With the recent pandemic of corona virus spreading around the world, Michigan Gov. Gretchen Whitmer changed the census town hall to closed to the public and made it online only. The public was still able to ask questions directly to the panel of officials via social media.
In a press release, Secretary of State Benson stated, “The health and safety of the people of Flint and all Michiganders is top of mind. To help protect public health and slow the spread of the virus, we will no longer be hosting public gathers that bring people together in close quarters.
Benson emphasized, “our mission hasn’t changed: We want every person to understand the importance of completing the 2020 census.”
Benson announced that the public could begin responding online to the 2020 Census. Benson said, “Households in areas that are less likely to respond online will receive paper questionnaires as well.”
The 2020 Census “Be Counted” E-Town Hall video posted here answers many questions about the census survey.
Before the filming began Neeley, Nessel and Haskins spoke about the importance of the census with the press and took questions.
“We are in a crisis and in the midst of an international pandemic. A state of emergency has been declared by our government,” Nessel said. “When you think about the resources that come from our federal government into our state for things like crises like this, and roads, and health care services, what are those things based on? Well it’s based on census numbers and what we know about our population numbers. And those numbers are determined by the census.”
She continued, “So, If you’ve ever wondered if it’s really that important if you fill out a census form? Absolutely! It’s more important than you’ve ever contemplated.”
“So we are asking everyone, especially if you’re at a place where you spend more time at home and online, that when you receive the census information in the mail, please remember there’s nothing more important you can do to have adequate funding coming in from the Federal Government to our state than filling out and completing the census survey.”
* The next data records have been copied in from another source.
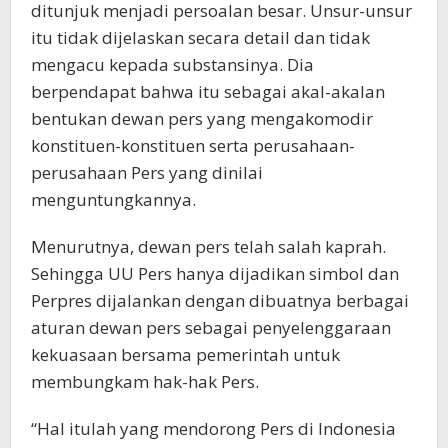
ditunjuk menjadi persoalan besar. Unsur-unsur
itu tidak dijelaskan secara detail dan tidak
mengacu kepada substansinya. Dia
berpendapat bahwa itu sebagai akal-akalan
bentukan dewan pers yang mengakomodir
konstituen-konstituen serta perusahaan-
perusahaan Pers yang dinilai
menguntungkannya.
Menurutnya, dewan pers telah salah kaprah.
Sehingga UU Pers hanya dijadikan simbol dan
Perpres dijalankan dengan dibuatnya berbagai
aturan dewan pers sebagai penyelenggaraan
kekuasaan bersama pemerintah untuk
membungkam hak-hak Pers.
“Hal itulah yang mendorong Pers di Indonesia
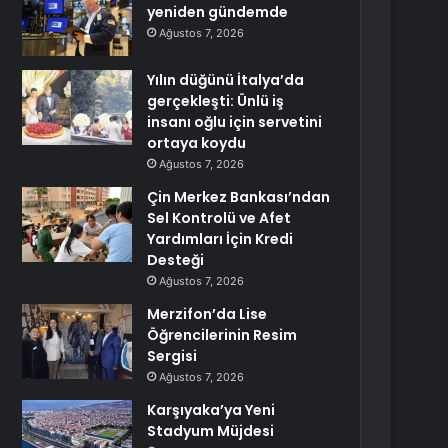
yeniden gündemde
Ağustos 7, 2026
Yılın düğünü İtalya’da
gerçekleşti: Ünlü iş
insanı oğlu için servetini
ortaya koydu
Ağustos 7, 2026
Çin Merkez Bankası’ndan
Sel Kontrolü ve Afet
Yardımları İçin Kredi
Desteği
Ağustos 7, 2026
Merzifon’da Lise
Öğrencilerinin Resim
Sergisi
Ağustos 7, 2026
Karşıyaka’ya Yeni
Stadyum Müjdesi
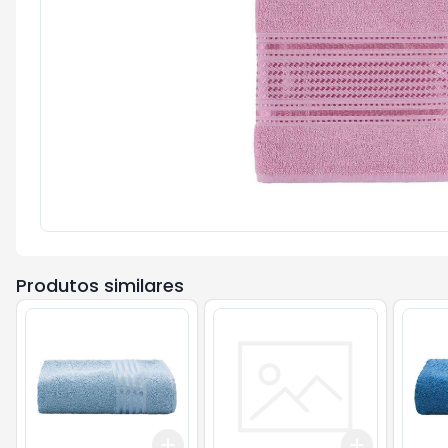
Produtos similares
Add
Add
+
3
+
5
+
10
+
3
+
5
+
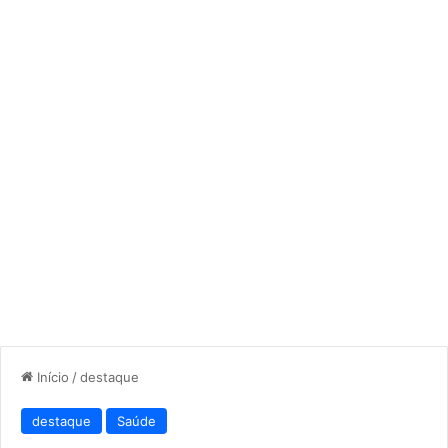
Início
/
destaque
destaque
Saúde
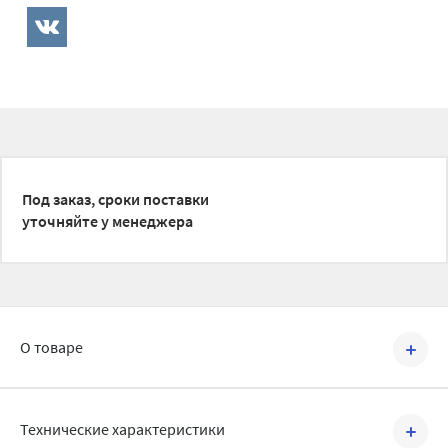
Под заказ, сроки поставки
уточняйте у менеджера
О товаре
Артикул №
BRV2106019
Технические характеристики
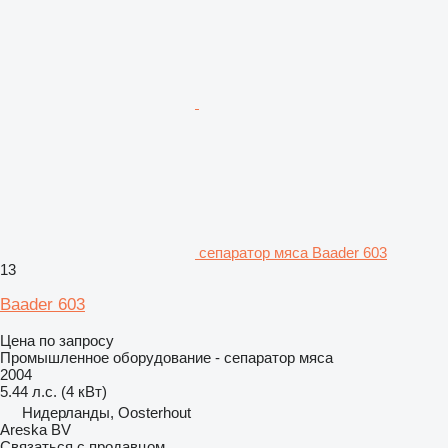
сепаратор мяса Baader 603
13
Baader 603
Цена по запросу
Промышленное оборудование - сепаратор мяса
2004
5.44 л.с. (4 кВт)
Нидерланды, Oosterhout
Areska BV
Связаться с продавцом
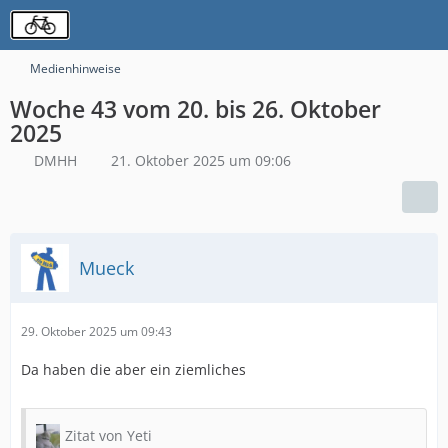
Medienhinweise
Woche 43 vom 20. bis 26. Oktober
2025
DMHH
21. Oktober 2025 um 09:06
Mueck
29. Oktober 2025 um 09:43
Da haben die aber ein ziemliches
Zitat von Yeti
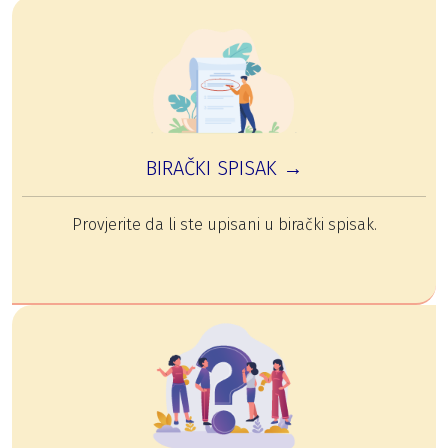
BIRAČKI SPISAK →
Provjerite da li ste upisani u birački spisak.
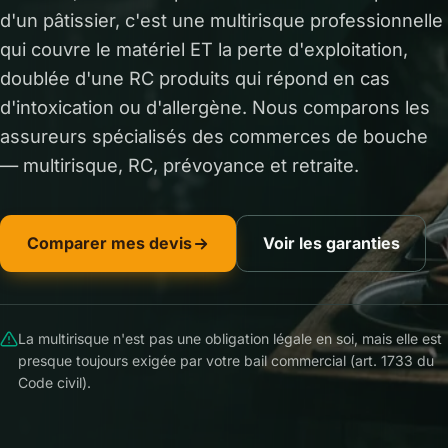
d'un pâtissier, c'est une multirisque professionnelle
qui couvre le matériel ET la perte d'exploitation,
doublée d'une RC produits qui répond en cas
d'intoxication ou d'allergène. Nous comparons les
assureurs spécialisés des commerces de bouche
— multirisque, RC, prévoyance et retraite.
Comparer mes devis
Voir les garanties
La multirisque n'est pas une obligation légale en soi, mais elle est
presque toujours exigée par votre bail commercial (art. 1733 du
Code civil).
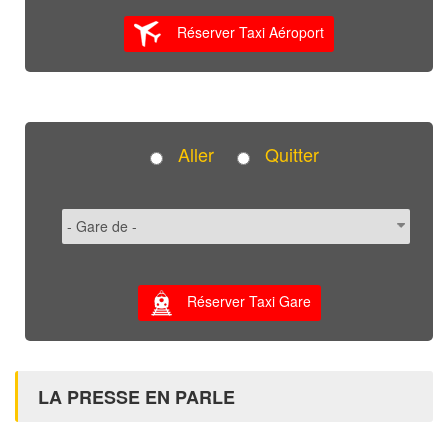
Réserver Taxi Aéroport
Aller
Quitter
Réserver Taxi Gare
LA PRESSE EN PARLE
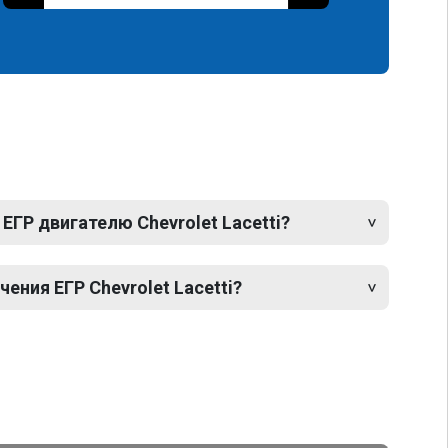
ЕГР двигателю Chevrolet Lacetti?
ния ЕГР Chevrolet Lacetti?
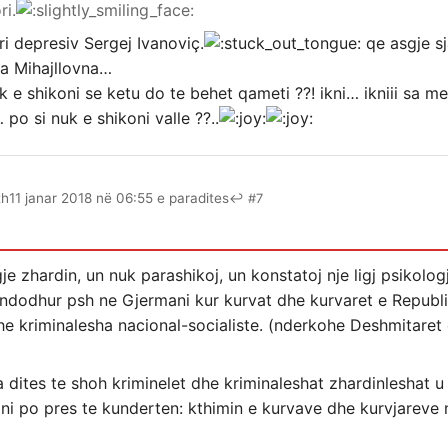
ri.
eri depresiv Sergej Ivanoviç.
qe asgje sj
na Mihajllovna…
uk e shikoni se ketu do te behet qameti ??! ikni… ikniii sa m
po si nuk e shikoni valle ??..
th
11 janar 2018 në 06:55 e paradites
↩ #7
gje zhardin, un nuk parashikoj, un konstatoj nje ligj psikolo
li ka ndodhur psh ne Gjermani kur kurvat dhe kurvaret e Repub
he kriminalesha nacional-socialiste. (nderkohe Deshmitaret
ita dites te shoh kriminelet dhe kriminaleshat zhardinleshat u
ani po pres te kunderten: kthimin e kurvave dhe kurvjareve 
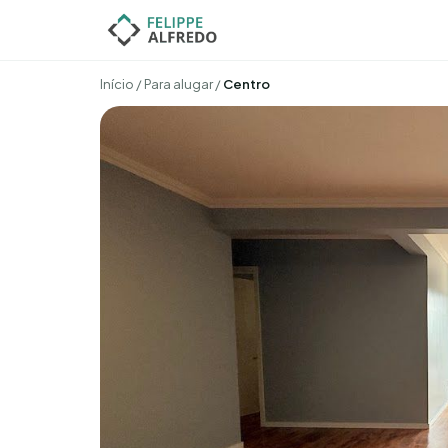
Início
/
Para alugar
/
Centro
Nessel noted that the present crisis of coronavirus shows us how significant the census and specific population numbers are for funding and resources. “For instance this morning we were in communication with the CDC and Federal Department of Health and Human Services,” she said, “and one of the things they look at for how many tests will be sent to a particular area has to do with the vulnerable populations.”
Nessel asked, “How many people in your state or city are seniors or elderly? Well, how do we know that? How do we know how many people 65 and older are there in a particular area? It’s through the census survey. And if we don’t receive the proper number we’re not going to get the proper amount of funding or resources from the federal government.”
Nessel pointed out that when the state faces situations like this in the future [referring to the corona virus pandemic],”If we under count, we are going to be massively under served and won’t have the opportunity to have the services and funding that will be needed.”
Haskins recalled that in the 2010 census Burton population number came in at 29,999. Burton’s 2010 census can be viewed here. Haskins said that missing the 30,000 mark in the population count cost the city of Burton millions of dollars that could have been used in improving roads, public safety, local schools, senior citizen care and a host of other essential services.
Gilchrist talked about the simplicity of completing the census survey. “The 2020 census form includes nine questions and takes less than 10 minutes to complete – but those 10 minutes will benefit Michigan for the next 10 years.”
When the group moved to a closed session, not allowing the public inside, some members of the public present for the town hall complained. Gud Marketing (güdmarketing.com) was contracted by the State to film and record the town hall.
Güd Marketing staff, Carole Tuckey, informed EVM staff that during the filming four members of the public came into the lobby requesting entrance to but were denied. Tuckey said those four members of the public were very upset and some becoming quite angry to the point of having Flint Police called.